Horoscope for a City that Wants to be Something Else
By Kathryn Smith
Your ducks are overfed. They can’t resist how much you
love them, your ponds and riverbanks flush with parents
grasping bags of day-old bread. To this father’s left, a sign
reads Please Don’t Feed the Waterfowl. To his right,
his young daughter shrieks: Daddy, it bit me! So much
for hunger. So much for the sign-maker’s belief
that information changes people. We ride your bus
together, the route zig-zagging around mounds of basalt
that no one could figure how to blast away.
Half-hour after half-hour, we loop the same
predestined loop, like a zodiac, each person who boards
a symbol of something. You’re Capricorn,
for your garbage-eating goat. That means the sun’s
in your sign now, a long-awaited hand finally raising
a perfectly soggy crust to your vacuum-powered lips.

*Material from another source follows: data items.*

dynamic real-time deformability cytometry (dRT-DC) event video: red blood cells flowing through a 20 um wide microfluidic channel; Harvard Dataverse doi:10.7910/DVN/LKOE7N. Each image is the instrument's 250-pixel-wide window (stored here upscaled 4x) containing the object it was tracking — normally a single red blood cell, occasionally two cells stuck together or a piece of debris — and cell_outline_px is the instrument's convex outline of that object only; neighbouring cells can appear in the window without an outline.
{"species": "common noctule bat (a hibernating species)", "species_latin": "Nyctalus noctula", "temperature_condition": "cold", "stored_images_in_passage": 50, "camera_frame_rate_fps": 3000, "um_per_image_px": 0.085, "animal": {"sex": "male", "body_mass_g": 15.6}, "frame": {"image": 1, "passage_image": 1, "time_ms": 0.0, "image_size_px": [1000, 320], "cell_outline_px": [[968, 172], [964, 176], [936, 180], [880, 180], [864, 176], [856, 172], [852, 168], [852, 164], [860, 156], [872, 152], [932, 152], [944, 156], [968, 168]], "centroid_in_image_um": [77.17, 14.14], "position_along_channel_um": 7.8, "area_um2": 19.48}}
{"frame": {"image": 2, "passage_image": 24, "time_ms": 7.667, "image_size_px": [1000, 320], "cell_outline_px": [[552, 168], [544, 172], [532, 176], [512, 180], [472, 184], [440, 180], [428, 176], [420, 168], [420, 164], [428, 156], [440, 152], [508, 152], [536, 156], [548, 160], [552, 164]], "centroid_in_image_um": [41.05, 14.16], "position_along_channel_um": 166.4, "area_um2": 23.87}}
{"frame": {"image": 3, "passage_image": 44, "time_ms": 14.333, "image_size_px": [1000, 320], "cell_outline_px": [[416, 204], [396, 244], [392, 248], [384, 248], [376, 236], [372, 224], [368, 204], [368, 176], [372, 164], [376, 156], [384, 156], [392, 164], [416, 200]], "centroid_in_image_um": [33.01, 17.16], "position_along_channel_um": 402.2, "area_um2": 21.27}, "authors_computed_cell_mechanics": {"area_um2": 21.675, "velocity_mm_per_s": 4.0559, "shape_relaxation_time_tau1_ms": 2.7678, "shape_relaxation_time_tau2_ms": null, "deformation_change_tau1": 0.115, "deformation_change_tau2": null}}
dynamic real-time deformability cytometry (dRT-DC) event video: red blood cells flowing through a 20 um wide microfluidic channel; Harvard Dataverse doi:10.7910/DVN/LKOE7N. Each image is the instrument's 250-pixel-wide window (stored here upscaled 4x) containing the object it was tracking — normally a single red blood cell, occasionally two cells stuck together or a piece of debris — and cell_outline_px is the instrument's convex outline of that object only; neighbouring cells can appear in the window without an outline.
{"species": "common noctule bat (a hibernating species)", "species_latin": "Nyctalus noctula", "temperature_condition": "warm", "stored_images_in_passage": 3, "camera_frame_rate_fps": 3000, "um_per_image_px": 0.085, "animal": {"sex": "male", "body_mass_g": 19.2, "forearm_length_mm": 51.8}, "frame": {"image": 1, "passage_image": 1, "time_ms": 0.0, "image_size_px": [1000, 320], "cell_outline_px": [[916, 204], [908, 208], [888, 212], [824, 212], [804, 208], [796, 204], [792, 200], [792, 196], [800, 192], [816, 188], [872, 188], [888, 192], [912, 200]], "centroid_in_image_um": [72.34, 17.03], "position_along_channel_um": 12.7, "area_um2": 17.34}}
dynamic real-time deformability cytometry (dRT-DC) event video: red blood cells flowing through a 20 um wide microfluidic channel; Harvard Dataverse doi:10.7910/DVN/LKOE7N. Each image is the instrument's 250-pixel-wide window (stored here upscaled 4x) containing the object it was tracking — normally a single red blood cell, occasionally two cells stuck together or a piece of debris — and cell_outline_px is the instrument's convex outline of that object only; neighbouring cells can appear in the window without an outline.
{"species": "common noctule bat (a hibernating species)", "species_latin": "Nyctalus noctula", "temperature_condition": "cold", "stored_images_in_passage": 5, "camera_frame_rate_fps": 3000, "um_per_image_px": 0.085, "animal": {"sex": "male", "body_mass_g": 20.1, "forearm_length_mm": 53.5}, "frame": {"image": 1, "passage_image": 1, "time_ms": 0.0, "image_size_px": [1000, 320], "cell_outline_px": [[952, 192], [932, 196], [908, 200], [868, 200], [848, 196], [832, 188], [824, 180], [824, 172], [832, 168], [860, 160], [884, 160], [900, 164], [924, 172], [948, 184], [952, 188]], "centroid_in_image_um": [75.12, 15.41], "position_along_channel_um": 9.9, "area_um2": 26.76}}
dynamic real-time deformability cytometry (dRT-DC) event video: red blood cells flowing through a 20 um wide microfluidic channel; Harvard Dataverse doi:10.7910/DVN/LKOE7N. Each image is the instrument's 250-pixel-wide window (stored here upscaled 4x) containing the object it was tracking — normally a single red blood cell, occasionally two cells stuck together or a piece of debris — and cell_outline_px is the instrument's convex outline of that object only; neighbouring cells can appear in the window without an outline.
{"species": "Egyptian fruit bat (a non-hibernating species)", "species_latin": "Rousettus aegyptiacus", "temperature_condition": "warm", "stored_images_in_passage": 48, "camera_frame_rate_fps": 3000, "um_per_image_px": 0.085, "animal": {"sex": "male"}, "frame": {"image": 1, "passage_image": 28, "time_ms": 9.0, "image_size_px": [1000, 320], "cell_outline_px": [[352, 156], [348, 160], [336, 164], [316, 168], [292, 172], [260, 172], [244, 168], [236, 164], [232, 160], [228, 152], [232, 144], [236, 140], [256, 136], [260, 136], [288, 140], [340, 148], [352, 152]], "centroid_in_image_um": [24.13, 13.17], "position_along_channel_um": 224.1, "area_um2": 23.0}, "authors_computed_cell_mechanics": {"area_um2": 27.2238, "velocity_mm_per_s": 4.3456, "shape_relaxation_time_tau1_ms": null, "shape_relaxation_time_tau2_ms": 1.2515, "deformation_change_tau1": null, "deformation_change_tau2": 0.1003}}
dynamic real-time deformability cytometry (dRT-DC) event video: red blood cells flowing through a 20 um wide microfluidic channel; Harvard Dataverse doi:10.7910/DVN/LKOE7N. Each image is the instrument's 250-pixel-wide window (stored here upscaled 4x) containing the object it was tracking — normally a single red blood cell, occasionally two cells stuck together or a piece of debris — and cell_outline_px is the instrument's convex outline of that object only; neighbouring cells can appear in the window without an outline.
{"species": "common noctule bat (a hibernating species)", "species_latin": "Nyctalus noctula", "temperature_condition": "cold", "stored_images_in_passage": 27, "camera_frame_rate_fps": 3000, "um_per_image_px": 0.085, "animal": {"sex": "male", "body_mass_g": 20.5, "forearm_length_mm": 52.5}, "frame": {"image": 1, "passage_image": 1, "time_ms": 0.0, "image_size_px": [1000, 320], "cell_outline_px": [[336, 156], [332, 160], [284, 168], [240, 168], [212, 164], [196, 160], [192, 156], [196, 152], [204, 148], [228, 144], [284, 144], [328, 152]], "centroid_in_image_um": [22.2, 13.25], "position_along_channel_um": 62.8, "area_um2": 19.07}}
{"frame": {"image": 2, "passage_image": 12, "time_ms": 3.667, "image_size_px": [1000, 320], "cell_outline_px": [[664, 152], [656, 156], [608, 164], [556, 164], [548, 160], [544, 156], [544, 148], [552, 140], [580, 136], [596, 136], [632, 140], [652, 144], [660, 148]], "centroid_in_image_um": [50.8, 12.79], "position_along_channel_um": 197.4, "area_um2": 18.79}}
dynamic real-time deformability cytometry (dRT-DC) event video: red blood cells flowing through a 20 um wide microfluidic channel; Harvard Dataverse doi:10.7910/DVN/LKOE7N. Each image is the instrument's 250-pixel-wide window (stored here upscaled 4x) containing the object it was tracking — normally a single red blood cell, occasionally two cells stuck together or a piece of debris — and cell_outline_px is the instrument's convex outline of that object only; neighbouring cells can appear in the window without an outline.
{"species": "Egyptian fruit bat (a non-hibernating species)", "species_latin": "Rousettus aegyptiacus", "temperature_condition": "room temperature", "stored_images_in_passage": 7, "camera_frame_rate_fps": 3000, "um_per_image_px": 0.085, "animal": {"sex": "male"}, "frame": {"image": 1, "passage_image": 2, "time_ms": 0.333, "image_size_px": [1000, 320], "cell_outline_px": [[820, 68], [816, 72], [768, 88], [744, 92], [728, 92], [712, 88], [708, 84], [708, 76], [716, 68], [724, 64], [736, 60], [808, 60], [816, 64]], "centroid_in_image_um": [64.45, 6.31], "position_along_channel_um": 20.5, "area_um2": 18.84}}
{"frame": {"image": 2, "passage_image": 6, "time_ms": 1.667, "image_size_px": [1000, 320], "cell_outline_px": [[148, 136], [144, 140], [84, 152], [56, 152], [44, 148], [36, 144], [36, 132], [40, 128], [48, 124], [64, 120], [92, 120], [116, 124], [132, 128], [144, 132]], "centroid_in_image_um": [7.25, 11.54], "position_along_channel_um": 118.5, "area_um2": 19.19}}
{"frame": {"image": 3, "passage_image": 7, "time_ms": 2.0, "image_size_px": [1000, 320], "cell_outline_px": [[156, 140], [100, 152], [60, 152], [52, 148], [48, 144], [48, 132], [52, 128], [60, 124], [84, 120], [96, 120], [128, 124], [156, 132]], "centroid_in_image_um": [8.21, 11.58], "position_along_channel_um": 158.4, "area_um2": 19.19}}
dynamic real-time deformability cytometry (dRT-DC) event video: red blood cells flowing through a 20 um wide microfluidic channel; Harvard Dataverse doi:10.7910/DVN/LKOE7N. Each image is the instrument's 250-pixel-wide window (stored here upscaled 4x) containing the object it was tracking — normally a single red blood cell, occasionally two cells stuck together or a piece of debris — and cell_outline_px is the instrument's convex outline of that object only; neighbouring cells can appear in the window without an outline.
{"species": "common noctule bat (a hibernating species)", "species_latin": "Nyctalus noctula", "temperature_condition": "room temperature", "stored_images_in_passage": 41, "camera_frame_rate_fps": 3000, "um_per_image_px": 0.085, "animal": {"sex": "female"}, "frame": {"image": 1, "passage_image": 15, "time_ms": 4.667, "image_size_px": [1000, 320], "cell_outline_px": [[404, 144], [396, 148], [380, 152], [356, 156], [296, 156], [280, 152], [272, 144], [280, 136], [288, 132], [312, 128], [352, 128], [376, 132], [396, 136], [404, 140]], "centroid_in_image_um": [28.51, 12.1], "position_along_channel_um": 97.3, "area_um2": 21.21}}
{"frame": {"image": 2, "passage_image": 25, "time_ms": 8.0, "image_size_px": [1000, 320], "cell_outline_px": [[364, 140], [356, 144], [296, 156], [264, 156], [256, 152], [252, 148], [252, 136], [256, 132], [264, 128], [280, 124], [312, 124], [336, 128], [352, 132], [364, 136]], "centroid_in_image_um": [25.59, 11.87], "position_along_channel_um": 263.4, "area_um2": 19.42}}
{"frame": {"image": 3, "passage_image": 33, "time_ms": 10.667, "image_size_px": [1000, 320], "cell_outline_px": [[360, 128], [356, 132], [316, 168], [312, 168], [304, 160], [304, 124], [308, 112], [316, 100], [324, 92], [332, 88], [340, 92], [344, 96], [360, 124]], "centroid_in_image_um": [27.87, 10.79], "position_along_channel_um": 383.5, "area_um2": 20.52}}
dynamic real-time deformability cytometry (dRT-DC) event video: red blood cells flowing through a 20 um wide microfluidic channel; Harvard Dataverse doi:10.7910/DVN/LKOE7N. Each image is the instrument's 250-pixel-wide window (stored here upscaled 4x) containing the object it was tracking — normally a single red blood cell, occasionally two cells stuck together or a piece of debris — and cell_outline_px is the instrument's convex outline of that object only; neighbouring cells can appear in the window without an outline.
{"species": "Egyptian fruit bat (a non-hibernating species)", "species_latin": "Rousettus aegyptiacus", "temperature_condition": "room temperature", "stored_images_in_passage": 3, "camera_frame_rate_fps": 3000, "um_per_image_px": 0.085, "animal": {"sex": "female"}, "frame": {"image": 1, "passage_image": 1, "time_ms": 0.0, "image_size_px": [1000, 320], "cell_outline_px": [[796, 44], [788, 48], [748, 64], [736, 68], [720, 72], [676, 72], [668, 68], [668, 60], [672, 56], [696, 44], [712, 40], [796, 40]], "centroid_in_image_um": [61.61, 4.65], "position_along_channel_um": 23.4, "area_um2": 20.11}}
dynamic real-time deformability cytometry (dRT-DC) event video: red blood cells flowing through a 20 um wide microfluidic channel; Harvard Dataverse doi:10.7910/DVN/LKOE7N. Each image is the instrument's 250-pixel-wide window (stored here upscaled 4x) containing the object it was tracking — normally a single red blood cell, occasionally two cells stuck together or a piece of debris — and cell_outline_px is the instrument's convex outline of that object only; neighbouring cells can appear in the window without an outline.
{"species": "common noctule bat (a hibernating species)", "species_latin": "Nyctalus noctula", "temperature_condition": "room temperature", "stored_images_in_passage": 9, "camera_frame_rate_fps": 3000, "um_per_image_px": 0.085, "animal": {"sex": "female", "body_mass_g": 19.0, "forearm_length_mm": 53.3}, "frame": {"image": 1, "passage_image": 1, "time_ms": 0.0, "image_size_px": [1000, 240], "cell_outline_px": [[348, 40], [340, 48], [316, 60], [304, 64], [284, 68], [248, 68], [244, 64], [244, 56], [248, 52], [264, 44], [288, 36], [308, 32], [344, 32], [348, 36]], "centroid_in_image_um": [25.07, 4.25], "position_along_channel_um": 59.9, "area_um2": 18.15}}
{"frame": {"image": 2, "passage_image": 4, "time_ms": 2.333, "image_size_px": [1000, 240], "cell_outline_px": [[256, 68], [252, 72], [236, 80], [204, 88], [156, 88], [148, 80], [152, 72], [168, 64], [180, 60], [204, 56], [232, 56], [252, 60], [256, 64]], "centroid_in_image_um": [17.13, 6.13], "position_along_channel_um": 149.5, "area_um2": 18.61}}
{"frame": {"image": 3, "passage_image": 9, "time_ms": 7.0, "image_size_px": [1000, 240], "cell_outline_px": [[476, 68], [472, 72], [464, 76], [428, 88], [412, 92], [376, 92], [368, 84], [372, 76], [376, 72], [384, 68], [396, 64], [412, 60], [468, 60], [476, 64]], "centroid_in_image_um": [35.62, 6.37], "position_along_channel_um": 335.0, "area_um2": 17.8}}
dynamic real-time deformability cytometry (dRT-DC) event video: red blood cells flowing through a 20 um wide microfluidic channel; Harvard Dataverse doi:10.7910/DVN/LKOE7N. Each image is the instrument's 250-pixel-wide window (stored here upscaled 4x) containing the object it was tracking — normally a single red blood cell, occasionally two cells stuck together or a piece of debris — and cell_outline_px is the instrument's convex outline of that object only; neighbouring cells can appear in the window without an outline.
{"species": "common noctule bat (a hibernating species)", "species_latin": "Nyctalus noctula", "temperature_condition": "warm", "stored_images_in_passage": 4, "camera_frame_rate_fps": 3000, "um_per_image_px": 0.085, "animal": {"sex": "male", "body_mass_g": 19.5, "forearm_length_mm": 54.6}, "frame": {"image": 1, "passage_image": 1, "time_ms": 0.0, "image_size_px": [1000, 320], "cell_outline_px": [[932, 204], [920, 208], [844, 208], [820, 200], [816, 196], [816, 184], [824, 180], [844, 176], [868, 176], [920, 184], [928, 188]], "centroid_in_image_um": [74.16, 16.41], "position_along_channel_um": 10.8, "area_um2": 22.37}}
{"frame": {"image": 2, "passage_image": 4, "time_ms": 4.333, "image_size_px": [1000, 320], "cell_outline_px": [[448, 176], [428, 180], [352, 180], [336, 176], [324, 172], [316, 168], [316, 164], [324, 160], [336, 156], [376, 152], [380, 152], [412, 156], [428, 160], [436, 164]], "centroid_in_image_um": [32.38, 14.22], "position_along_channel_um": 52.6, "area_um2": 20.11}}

You’ll let this morsel sate your steel belly,
awash in candy wrappers and feathers
and every “What this town needs is ___________,”
then you’ll break your bolts, head for the river,
and bend toward your reflection to drink.
You’ll find Kathryn Smith’s poems in the recent local collections “Spokane Shorties,” “Lilac City Fairy Tales” and “Railtown Almanac,” as well as print and online journals. When she isn’t writing poetry, she knits, gardens, and tends a motley trio of backyard chickens. She has an MFA in creative writing from EWU and works as a copy editor at The Spokesman-Review.